Gwen Lopez-Cohen, MDDr. Lopez-Cohen, trained in all aspects of psychiatry, serves as an Assistant Clinical Professor at the Yale Child Study Center and has a full-time clinical practice in Westport, CT.
Recent studies do show clear differences in the brain between kids with ADHD and kids with typical development. The field of neuro-imaging is exploding with a high volume of recent studies evaluating both structural and functional differences in individuals with ADHD compared with the general population. The hope is that findings from these studies will assist with making accurate diagnoses and improve treatments for those with ADHD.
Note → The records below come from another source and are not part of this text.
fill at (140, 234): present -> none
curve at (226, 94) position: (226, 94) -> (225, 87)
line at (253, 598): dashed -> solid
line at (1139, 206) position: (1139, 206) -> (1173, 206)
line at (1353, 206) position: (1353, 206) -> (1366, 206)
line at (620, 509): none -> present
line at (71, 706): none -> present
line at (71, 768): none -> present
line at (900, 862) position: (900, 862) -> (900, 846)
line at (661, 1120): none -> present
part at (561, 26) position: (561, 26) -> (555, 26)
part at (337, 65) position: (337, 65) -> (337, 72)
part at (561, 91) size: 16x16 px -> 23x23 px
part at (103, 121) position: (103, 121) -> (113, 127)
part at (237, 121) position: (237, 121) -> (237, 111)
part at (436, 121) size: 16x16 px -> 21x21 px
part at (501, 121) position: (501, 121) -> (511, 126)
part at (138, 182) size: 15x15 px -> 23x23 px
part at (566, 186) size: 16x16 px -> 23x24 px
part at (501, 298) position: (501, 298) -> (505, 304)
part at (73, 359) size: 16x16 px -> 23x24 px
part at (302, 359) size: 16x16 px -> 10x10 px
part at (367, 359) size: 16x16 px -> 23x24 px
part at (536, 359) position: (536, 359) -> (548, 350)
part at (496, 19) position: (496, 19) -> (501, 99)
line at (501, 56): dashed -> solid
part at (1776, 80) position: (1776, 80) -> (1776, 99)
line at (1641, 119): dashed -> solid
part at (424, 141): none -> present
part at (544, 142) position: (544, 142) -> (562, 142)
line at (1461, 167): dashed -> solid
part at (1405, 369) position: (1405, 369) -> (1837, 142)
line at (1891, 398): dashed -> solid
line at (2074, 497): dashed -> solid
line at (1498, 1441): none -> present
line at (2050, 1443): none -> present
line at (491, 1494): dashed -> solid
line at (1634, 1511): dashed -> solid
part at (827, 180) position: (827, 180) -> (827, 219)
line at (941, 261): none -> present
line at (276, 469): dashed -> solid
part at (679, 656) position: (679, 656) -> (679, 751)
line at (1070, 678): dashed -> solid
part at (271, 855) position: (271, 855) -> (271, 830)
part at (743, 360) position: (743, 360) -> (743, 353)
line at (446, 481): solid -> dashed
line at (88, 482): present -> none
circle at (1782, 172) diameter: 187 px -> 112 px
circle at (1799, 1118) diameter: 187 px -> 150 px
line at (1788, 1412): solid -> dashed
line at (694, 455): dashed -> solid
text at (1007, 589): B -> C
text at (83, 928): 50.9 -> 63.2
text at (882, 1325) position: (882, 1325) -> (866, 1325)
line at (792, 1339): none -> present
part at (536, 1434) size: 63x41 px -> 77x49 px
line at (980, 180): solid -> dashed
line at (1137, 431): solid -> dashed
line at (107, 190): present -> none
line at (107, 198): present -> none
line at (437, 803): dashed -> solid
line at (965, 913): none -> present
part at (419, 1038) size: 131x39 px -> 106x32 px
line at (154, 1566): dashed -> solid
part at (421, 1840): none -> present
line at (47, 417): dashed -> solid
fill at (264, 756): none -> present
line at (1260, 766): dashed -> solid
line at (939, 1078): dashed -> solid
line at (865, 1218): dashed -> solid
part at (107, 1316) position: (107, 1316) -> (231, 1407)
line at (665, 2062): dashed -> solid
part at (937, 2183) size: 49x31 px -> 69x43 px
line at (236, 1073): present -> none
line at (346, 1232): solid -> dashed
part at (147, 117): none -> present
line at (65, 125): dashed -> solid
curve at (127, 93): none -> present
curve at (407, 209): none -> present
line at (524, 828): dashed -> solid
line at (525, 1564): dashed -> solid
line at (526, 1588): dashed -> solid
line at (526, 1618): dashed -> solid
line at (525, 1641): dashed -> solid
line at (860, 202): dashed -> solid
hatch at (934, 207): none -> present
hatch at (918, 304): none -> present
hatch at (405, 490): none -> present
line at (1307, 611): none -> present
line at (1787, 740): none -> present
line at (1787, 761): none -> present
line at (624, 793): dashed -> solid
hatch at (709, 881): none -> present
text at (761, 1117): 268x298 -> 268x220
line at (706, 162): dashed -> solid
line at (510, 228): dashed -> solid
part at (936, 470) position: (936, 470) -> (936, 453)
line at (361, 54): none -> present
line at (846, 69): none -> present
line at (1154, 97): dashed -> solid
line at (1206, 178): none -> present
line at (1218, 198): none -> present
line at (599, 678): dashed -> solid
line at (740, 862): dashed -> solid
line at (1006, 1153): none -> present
Understanding the Differences
Current research has found differences in both brain structure and function in individuals with ADHD. There has not yet been enough comprehensive research to characterize an “ADHD brain profile,” but many of the studies are helping scientists to narrow down specific brain features in ADHD. For example, some of the recent research has found that children with ADHD experience a time delay in the sequence of normal brain maturation. Children with ADHD have brains that are maturing at a slower rate relative to their age.
Another recent study looking at white matter changes in children with ADHD vs. children without ADHD found sex-specific differences that suggest potentially different mechanisms for ADHD in boys and girls. Boys were more likely to have changes in the motor and premotor cortical structures and function. Girls were found to have changes in regions of the brain that regulate higher order thinking or “top down” functions.
In order for research to become incorporated into established diagnosis and treatment planning, the findings must be validated with a large sample size and replicated by more than one research team. We can be hopeful that in our lifetime we will find brain structure and function patterns that can assist with confirming a diagnosis of ADHD. Currently ADHD is a clinical diagnosis based on the presence of symptoms that cause impairment and occur in more than one setting. As science advances we may have a scan that can diagnose ADHD with greater reliability.